Once you have a better sense of where callers need to be routed, the next step is to get them there with predictive routing.

Predictive routing forwards a call to the best agent in relation to the customer at that particular moment in time. For example, the system can look at more than the skills required to service that customer (such as language and technical competency) and also take into account the human agent’s disposition and how that has performed in past interactions with other customers.

One way to measure success of your predictive routing solution is to provide a quick survey for customers at the end of a call. If one of your goals is to improve your Net Promoter Score, your voicebot might ask callers if they would recommend your company after their interaction with an agent.

You might also ask if the agent answered your caller’s questions or met their needs. The data collected and analyzed can help determine if your automated interactions are achieving the desired result of improving the customer experience.

Related Download: Top Strategies for Workforce Optimization

3. Gain Insights From Real-Time Data

With interaction steering and predictive routing in place, your AI-enabled customer experience platform gathers real-time customer interaction data, providing valuable interaction analytics that show how to better optimize your workforce and the customer experience.
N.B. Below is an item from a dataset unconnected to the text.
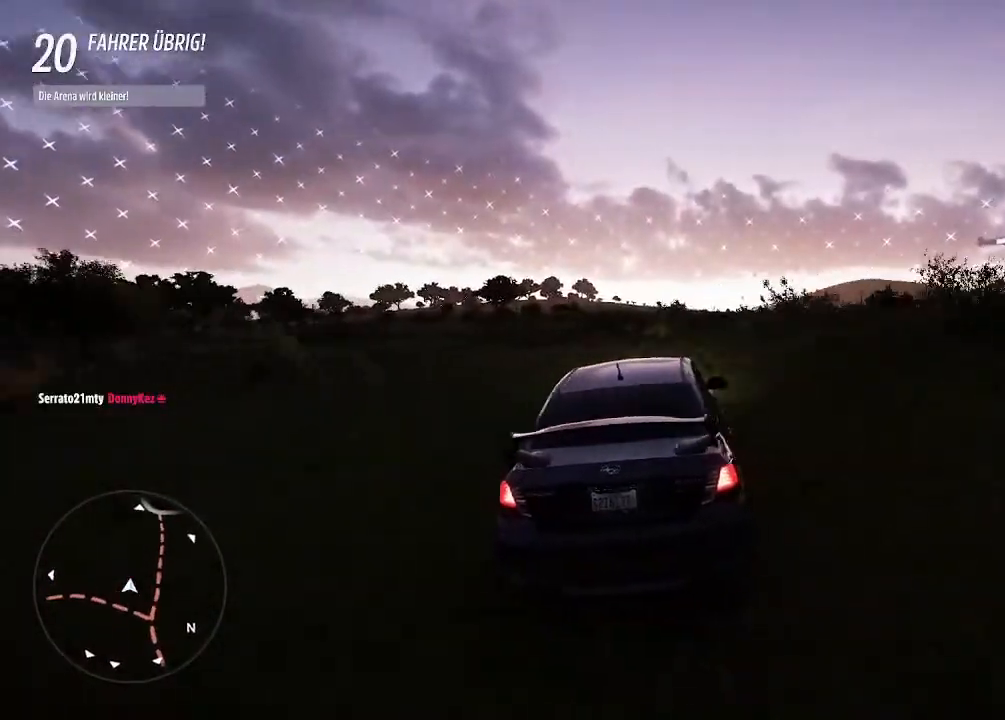
{"buttons": ["R2"], "left_stick": "left", "right_stick": "center", "events": [[67, "left_stick", "center"], [200, "left_stick", "up-right"], [400, "left_stick", "center"], [467, "left_stick", "left"]]}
An interaction analytics software tool pulls in real-time data from all your customer engagement channels such as webchat, email, phone calls, SMS, instant messages, and social media and analyzes those conversations.

With interaction analytics, you can automatically identify interaction types and conversations with topics and categories, including sentiment and intent; dynamically understand if conversations have met with appropriate regulatory compliance requirements; gather employee and customer feedback; and discover conversational trends as they’re occurring.

The analytics can be accessed via an easy-to-use dashboard of interaction intelligence that lets you see, among other things, how (and if) desired keywords are being used in conversations, enabling you to drill down to specific agents and specific customer interactions.

Insights gleaned from analytics can provide many optimization opportunities. For instance, real-time data gathered from individual employee-customer interactions can help you identify where additional training is needed, so you can provide highly targeted, brief training modules. Training videos can be 15 seconds or less, which are easier to fit into busy schedules and are often preferred by the growing number of millennials and Generation Z employees in the workforce. In addition, if every agent only has an hour for training each week, it would be wasteful to show each person the same training content. By surfacing meaningful insights of each agent’s performance, you can customize that hour to the training each agent needs to provide better service.

Start With the Fundamental AI Building Blocks

There’s no need to dive head first into AI and ML. Just stick a toe in the water with the basics and don’t try to accomplish everything from the beginning. Simply identify your biggest business challenges that the platform can address and focus relentlessly on solving them. Start with the fundamental AI building blocks of interaction steering and predictive routing. And over time, start leveraging the platform’s real-time data and analytics to make real, tangible improvements to your customer experience.